At the Closing, the Company and the Purchaser shall execute and ship such further paperwork and take such extra actions as they fairly might deem to be sensible and essential so as to consummate the Subscription contemplated by this Agreement. This Agreement, and all claims or causes of action primarily based upon, arising out of, or associated to this Agreement or the Transactions, shall be governed by, and construed in accordance with, the Laws of the State of Delaware , with out giving impact to principles or guidelines of conflict of laws to the extent such ideas or rules would require or permit the application of Laws of one other jurisdiction. AMPSA shall have obtained an opinion from the AMPSA Tax Advisor to the impact that, on the basis of the details, representations and affordable assumptions set forth in such opinion, for U.S. federal revenue tax functions, the Merger, taken together with the PIPE Investment and all or a portion of the steps in the Pre-Closing Restructuring, should qualify for the Intended Tax Treatment, which opinion may be relied on by GHV as if addressed to it. In rendering such opinion, the AMPSA Tax Advisor might depend upon the Tax Officer’s Certificates, which certificates shall be efficient as of the date of such tax opinion.
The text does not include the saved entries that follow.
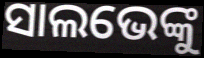
ସାଲଭେଙ୍କୁ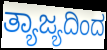
ತ್ಯಾಜ್ಯದಿಂದ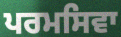
ਪਰਮਸਿਵਾ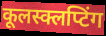
कूलस्क्लप्टिंग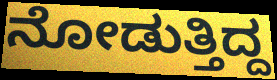
ನೋಡುತ್ತಿದ್ದ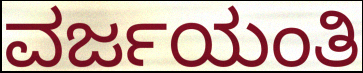
ವರ್ಜಯಂತಿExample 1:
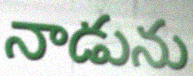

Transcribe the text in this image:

నాడును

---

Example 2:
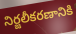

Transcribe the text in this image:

నిర్జలీకరణానికి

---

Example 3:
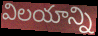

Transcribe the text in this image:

విలయాన్ని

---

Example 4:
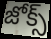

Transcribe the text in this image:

జోక్స్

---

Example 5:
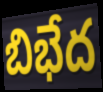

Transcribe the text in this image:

బిభేద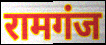
रामगंज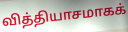
வித்தியாசமாகக்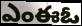
ఎంఈఓ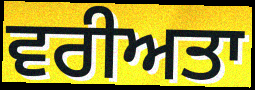
ਵਰੀਅਤਾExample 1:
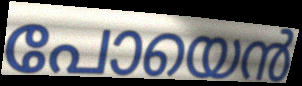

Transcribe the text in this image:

പോയെൻ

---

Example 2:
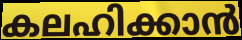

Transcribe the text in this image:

കലഹിക്കാൻ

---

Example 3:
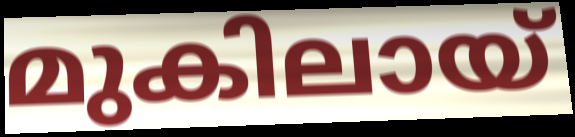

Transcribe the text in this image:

മുകിലായ്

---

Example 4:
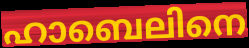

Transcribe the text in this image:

ഹാബെലിനെ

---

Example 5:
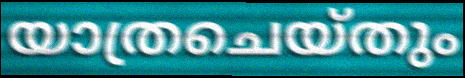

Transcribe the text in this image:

യാത്രചെയ്തുംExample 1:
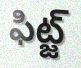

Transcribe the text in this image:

ఫిట్జ్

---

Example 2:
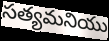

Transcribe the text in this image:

సత్యమనియు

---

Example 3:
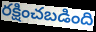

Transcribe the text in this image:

రక్షించబడింది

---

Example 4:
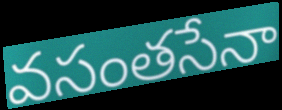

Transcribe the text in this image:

వసంతసేనా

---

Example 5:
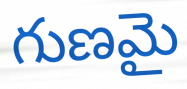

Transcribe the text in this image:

గుణమై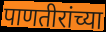
पाणतीरांच्याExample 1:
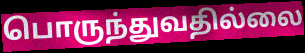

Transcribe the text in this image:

பொருந்துவதில்லை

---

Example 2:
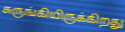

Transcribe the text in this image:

சுருங்கியிருக்கிறது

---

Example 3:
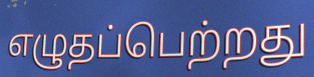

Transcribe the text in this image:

எழுதப்பெற்றது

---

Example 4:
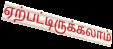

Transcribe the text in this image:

ஏற்பட்டிருக்கலாம்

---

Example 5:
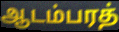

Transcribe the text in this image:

ஆடம்பரத்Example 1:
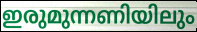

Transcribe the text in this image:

ഇരുമുന്നണിയിലും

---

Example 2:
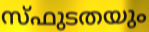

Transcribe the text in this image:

സ്ഫുടതയും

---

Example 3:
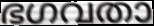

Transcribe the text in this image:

ഭഗവതാ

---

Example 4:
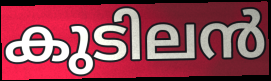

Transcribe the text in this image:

കുടിലൻ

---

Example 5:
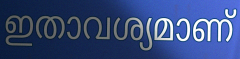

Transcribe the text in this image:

ഇതാവശ്യമാണ്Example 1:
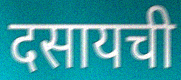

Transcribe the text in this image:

दसायची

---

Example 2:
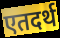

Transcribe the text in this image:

एतदर्थ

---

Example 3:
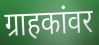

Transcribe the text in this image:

As of the date of this Agreement, no event has occurred which might constitute a breach or default or stop any of the Commitment Conditions Precedent from being glad, in each case on the part of the AMPSA Financing Parties, or, to the Knowledge of Ardagh, any other events thereto, under the Commitment Financing Documents. As of the date of this Agreement, Ardagh doesn’t have any purpose to imagine that any of the Commitment Conditions Precedent won’t be glad, or that the Debt Financing might be delayed or otherwise not be out there to be funded to the relevant AMPSA Financing Parties. Ardagh has absolutely paid, or caused to be absolutely paid, all commitment charges and different fees to the extent required to be paid on or previous to the date of this Agreement in connection with the Committed Debt Financing.